Ève Lemay Dossier Santé
Maladie de Crohn et régime alimentaire
Les crohniens doivent suivre un régime alimentaire très sévère, sans résidu. C’est-à-dire qu’ils doivent supprimer de leur alimentation les fibres alimentaires, le lactose et les graisses cuites qui laissent des sédiments dans les intestins, causant ainsi de l’irritation. Les globules blancs attaquent une partie de l’intestin, y créant des blessures, puis des cicatrices, qui en diminuent le diamètre.

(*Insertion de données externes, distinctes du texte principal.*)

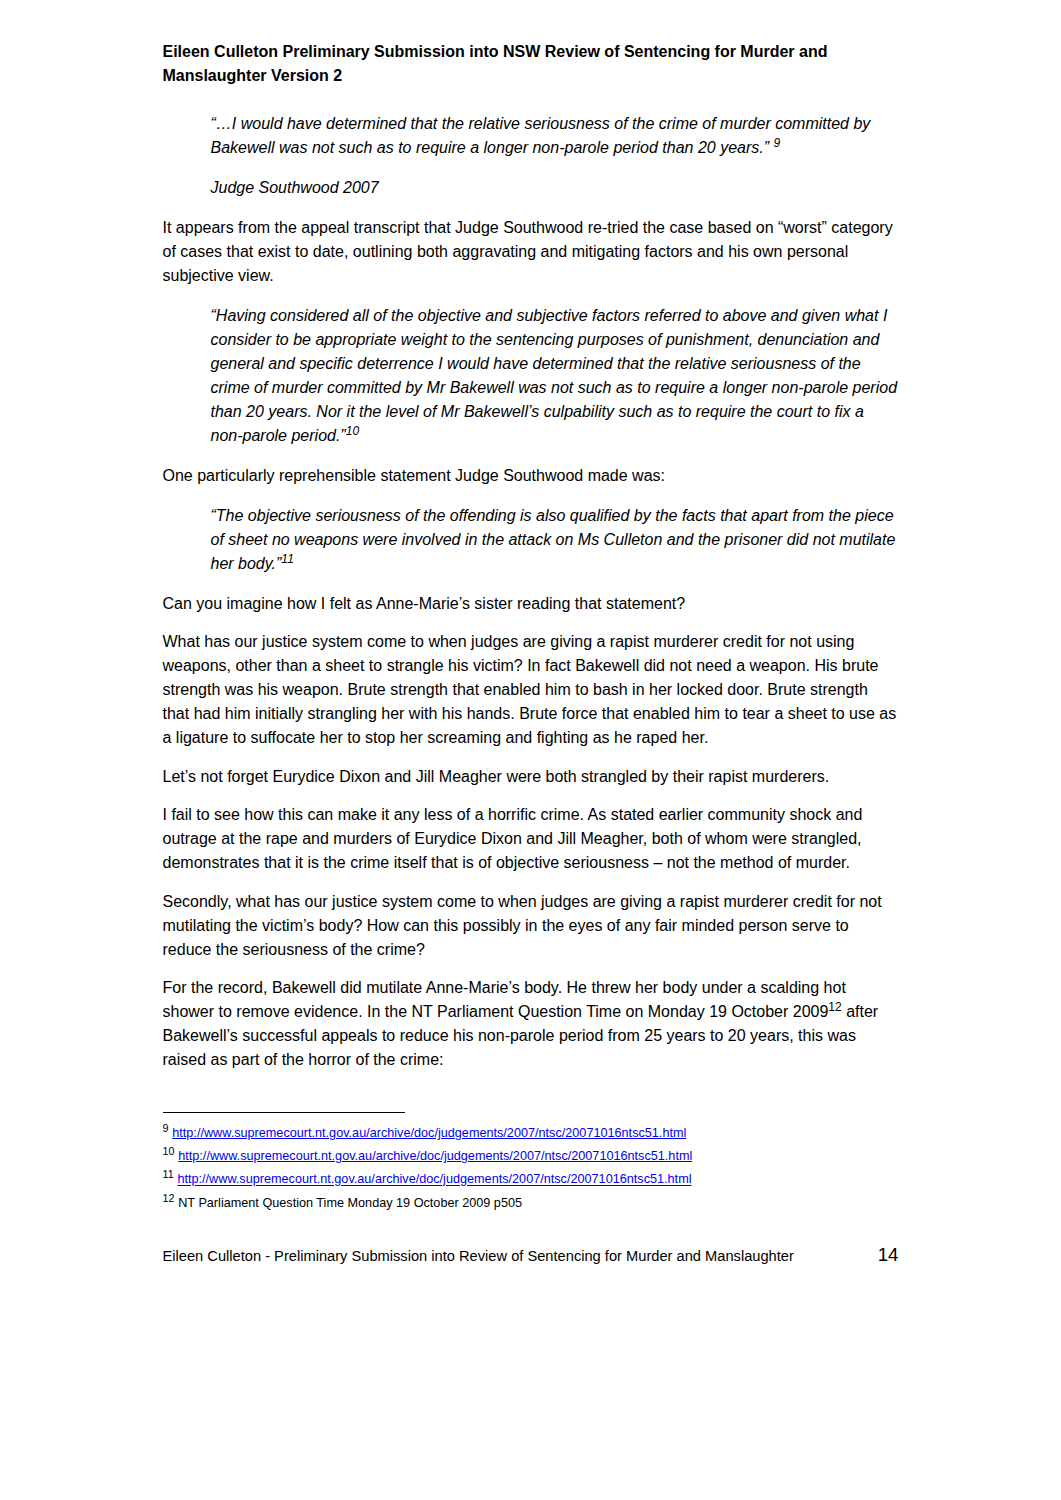Eileen Culleton Preliminary Submission into NSW Review of Sentencing for Murder and Manslaughter Version 2
“…I would have determined that the relative seriousness of the crime of murder committed by Bakewell was not such as to require a longer non-parole period than 20 years.” 9
Judge Southwood 2007
It appears from the appeal transcript that Judge Southwood re-tried the case based on “worst” category of cases that exist to date, outlining both aggravating and mitigating factors and his own personal subjective view.
“Having considered all of the objective and subjective factors referred to above and given what I consider to be appropriate weight to the sentencing purposes of punishment, denunciation and general and specific deterrence I would have determined that the relative seriousness of the crime of murder committed by Mr Bakewell was not such as to require a longer non-parole period than 20 years. Nor it the level of Mr Bakewell’s culpability such as to require the court to fix a non-parole period.”10
One particularly reprehensible statement Judge Southwood made was:
“The objective seriousness of the offending is also qualified by the facts that apart from the piece of sheet no weapons were involved in the attack on Ms Culleton and the prisoner did not mutilate her body.”11
Can you imagine how I felt as Anne-Marie’s sister reading that statement?
What has our justice system come to when judges are giving a rapist murderer credit for not using weapons, other than a sheet to strangle his victim? In fact Bakewell did not need a weapon. His brute strength was his weapon. Brute strength that enabled him to bash in her locked door. Brute strength that had him initially strangling her with his hands. Brute force that enabled him to tear a sheet to use as a ligature to suffocate her to stop her screaming and fighting as he raped her.
Let’s not forget Eurydice Dixon and Jill Meagher were both strangled by their rapist murderers.
I fail to see how this can make it any less of a horrific crime. As stated earlier community shock and outrage at the rape and murders of Eurydice Dixon and Jill Meagher, both of whom were strangled, demonstrates that it is the crime itself that is of objective seriousness – not the method of murder.
Secondly, what has our justice system come to when judges are giving a rapist murderer credit for not mutilating the victim’s body? How can this possibly in the eyes of any fair minded person serve to reduce the seriousness of the crime?
For the record, Bakewell did mutilate Anne-Marie’s body. He threw her body under a scalding hot shower to remove evidence. In the NT Parliament Question Time on Monday 19 October 200912 after Bakewell’s successful appeals to reduce his non-parole period from 25 years to 20 years, this was raised as part of the horror of the crime:
9 http://www.supremecourt.nt.gov.au/archive/doc/judgements/2007/ntsc/20071016ntsc51.html
10 http://www.supremecourt.nt.gov.au/archive/doc/judgements/2007/ntsc/20071016ntsc51.html
11 http://www.supremecourt.nt.gov.au/archive/doc/judgements/2007/ntsc/20071016ntsc51.html
12 NT Parliament Question Time Monday 19 October 2009 p505
Eileen Culleton - Preliminary Submission into Review of Sentencing for Murder and Manslaughter 14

«J’aimerais tellement déguster un épi de blé d’Inde, soupire Jonathan Guay. Mais la dernière fois que j’en ai mangé, j’ai été obligé d’aller à l’hôpital», raconte ce jeune homme de 31 ans, atteint de la maladie de Crohn depuis 7 ans. Il a dû changer radicalement ses habitudes alimentaires. Pour lui, fini les pains de blé entier, les produits laitiers, les aliments trop gras, les légumineuses et la bière. «Je me permets parfois de manger de la laitue, c’est comme une gâterie pour moi. Sur le coup je suis content, mais je sais que je vais payer pour ça et avoir des crampes», dit-il.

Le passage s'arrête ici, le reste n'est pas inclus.